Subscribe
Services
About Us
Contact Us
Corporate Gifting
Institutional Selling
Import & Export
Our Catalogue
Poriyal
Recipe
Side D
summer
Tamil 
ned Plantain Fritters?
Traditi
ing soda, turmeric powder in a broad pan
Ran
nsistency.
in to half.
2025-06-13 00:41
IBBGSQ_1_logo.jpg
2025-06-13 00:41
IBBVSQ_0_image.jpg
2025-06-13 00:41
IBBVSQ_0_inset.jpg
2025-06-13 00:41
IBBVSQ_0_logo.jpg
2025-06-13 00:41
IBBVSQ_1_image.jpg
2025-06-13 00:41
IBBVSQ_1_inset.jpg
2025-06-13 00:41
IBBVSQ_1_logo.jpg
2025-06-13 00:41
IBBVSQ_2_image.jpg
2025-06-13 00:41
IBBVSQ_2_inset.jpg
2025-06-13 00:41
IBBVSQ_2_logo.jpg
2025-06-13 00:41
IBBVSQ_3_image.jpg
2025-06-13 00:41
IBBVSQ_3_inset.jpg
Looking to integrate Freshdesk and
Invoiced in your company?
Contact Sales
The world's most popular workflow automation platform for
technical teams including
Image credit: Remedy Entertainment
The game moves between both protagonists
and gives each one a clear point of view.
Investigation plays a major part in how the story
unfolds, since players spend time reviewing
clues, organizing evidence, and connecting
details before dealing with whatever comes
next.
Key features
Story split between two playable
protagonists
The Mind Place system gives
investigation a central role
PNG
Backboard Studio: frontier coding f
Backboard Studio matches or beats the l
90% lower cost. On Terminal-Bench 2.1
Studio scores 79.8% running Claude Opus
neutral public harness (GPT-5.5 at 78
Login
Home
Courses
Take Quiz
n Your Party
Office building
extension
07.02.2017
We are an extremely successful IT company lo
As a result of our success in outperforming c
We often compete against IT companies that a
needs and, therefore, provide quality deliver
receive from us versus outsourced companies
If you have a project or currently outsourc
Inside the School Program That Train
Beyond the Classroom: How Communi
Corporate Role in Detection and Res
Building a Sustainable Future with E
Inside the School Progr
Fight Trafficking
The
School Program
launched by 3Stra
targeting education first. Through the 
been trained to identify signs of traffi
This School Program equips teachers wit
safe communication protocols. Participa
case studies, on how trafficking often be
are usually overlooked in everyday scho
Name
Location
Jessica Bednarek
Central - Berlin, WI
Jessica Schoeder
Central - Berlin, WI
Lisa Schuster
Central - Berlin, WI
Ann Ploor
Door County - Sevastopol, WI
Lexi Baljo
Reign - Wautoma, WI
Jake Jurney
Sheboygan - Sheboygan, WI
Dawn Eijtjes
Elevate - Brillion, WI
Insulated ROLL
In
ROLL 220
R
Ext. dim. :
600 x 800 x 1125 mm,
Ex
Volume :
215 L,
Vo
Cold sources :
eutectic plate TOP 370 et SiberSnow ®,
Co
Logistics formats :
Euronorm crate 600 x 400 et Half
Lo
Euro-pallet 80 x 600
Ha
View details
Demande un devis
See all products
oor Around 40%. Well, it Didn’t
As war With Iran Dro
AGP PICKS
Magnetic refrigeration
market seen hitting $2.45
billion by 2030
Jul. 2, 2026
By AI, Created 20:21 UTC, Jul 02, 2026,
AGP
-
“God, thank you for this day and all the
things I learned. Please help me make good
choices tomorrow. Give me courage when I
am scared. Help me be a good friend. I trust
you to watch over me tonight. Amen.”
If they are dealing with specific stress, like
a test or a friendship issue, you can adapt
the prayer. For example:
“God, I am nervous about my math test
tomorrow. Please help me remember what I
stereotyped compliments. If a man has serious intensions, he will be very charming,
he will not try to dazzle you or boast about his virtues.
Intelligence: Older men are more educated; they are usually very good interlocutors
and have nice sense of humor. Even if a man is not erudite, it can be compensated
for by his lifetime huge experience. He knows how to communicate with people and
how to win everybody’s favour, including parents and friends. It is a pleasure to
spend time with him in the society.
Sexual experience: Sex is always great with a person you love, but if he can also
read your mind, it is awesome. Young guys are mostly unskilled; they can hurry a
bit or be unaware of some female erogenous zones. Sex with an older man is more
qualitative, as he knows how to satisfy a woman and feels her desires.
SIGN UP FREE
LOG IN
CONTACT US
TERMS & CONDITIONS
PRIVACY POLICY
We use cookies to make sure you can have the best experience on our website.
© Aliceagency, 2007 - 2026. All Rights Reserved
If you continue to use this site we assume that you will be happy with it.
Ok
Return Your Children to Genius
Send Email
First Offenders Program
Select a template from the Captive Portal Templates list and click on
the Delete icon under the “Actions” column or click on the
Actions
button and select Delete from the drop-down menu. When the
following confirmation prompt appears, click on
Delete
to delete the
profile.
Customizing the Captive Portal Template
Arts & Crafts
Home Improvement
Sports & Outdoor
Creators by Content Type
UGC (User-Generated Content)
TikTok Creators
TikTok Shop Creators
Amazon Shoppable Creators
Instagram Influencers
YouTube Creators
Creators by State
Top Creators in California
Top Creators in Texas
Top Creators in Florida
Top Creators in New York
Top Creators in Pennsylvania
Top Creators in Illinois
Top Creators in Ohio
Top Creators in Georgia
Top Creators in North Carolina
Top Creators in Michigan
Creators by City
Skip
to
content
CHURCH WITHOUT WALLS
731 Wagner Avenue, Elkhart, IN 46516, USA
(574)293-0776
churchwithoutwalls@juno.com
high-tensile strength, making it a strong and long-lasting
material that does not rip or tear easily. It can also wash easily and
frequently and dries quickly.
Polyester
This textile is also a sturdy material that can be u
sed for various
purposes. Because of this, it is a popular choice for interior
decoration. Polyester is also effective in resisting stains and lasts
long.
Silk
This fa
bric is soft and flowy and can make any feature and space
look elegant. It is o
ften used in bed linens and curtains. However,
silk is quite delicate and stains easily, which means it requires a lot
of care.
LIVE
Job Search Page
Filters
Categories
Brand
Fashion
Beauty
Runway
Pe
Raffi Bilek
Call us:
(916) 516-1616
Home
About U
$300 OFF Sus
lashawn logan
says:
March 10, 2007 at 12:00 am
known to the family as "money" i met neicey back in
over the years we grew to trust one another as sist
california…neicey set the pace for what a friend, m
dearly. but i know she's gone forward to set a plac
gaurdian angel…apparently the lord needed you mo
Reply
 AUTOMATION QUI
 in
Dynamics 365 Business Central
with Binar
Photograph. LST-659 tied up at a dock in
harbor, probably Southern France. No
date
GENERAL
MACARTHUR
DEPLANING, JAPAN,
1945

» WORK ORDER:
Check each line of the records above for the string "trust", and report every line that has it.

» WORKED SOLUTION:
am scared. Help me be a good friend. I trust
over the years we grew to trust one another as sist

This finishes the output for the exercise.